SELECTED EXCERPT ->
Given an integer array nums, return the number of reverse pairs in the array. A reverse pair is a pair $(i, j)$ such that $0 \leq i < j < nums.length$ and $nums[i] > 2 \cdot nums[j]$ .

Hard

Examples

Input: nums = [1,3,2,3,1]
Output: 2

Input: nums = [2,4,3,5,1]
Output: 3

Approach 1

Level I: Brute Force (Nested Loops)

Intuition

Check every possible pair $(i, j)$ where $i < j$ . If the condition $nums[i] > 2 \cdot nums[j]$ is met, increment the counter.

Thought Process

Use a nested loop $i \in [0, n-1], j \in [i+1, n-1]$ .
Check if $nums[i] > 2 \cdot nums[j]$ .
Return count.

Pattern: All-Pairs Comparison

⏱ O(N^2) - Quadratic complexity.💾 O(1) - No extra space.

MATERIAL PROVIDED ->
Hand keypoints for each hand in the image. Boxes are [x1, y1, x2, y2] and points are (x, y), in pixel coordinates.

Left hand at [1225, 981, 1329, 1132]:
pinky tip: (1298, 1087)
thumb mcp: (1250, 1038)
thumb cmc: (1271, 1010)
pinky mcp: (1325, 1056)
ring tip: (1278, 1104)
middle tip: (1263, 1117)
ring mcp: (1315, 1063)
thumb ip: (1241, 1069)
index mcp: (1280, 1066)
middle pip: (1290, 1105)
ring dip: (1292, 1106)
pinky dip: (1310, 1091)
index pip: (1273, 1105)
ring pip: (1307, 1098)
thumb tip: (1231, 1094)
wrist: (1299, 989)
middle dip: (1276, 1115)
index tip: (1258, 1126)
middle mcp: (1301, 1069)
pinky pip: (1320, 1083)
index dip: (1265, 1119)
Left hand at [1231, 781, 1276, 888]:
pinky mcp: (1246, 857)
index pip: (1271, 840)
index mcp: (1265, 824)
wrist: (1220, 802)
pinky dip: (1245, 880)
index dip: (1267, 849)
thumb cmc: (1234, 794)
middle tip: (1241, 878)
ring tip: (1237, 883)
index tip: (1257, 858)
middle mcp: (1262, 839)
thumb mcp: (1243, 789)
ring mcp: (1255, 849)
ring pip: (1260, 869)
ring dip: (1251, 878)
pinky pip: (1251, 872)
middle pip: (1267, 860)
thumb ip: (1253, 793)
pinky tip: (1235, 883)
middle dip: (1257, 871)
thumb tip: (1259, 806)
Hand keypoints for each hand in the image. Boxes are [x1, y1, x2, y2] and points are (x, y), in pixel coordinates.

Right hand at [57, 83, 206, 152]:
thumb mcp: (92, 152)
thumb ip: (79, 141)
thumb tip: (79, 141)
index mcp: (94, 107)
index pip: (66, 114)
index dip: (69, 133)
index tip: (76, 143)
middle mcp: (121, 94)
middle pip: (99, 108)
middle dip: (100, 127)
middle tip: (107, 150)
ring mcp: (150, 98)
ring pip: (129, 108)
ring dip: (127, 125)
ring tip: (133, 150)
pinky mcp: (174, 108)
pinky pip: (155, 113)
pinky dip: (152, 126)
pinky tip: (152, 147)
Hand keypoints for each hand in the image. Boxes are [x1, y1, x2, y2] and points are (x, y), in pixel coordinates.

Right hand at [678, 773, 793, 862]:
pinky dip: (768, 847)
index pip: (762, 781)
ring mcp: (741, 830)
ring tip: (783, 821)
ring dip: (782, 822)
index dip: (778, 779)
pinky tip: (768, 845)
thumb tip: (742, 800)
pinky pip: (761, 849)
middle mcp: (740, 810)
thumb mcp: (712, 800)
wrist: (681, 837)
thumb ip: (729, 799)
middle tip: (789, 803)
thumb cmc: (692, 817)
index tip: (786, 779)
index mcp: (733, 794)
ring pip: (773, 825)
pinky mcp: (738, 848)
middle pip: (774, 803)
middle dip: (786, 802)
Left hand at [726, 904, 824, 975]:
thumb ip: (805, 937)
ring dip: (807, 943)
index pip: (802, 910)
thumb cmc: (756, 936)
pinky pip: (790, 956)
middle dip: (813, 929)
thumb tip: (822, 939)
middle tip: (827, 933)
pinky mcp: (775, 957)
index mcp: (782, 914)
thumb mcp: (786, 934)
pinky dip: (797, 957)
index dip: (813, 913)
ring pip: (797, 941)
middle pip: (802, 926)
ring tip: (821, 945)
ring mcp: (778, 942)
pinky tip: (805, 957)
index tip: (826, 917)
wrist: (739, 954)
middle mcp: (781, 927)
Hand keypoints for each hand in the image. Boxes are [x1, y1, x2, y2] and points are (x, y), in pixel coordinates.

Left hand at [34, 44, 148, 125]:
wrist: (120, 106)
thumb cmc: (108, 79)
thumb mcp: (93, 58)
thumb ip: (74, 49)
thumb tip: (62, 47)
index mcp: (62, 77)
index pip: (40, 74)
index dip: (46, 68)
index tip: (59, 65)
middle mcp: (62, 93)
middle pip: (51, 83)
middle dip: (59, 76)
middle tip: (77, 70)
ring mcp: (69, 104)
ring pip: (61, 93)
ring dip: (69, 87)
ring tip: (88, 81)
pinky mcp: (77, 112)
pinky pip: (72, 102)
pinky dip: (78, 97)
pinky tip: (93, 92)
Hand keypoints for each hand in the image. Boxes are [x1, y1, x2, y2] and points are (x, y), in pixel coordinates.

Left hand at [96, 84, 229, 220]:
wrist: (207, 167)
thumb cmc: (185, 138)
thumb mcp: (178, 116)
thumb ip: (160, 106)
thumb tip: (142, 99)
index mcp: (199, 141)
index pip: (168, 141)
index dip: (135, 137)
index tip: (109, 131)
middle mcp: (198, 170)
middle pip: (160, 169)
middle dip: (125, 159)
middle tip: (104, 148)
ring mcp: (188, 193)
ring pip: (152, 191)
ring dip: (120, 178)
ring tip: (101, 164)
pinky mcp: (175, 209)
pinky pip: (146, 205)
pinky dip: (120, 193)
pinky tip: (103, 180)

WHAT YOU WILL DO ->
1. In the reverse pairs text, write out everything from "Level I: Brute" down to "j \in [i+1, n-1]$ .", swapping "counter" for "tally".
2. According to the reverse pairs text, what is the time complexity of the brute force approach?
The listing is separate material, unrelated to the reverse pairs text.

RESULTS ->
1.
Level I: Brute Force (Nested Loops)

Intuition

Check every possible pair $(i, j)$ where $i < j$ . If the condition $nums[i] > 2 \cdot nums[j]$ is met, increment the tally.

Thought Process

Use a nested loop $i \in [0, n-1], j \in [i+1, n-1]$ .

2. O(N^2), which is quadratic.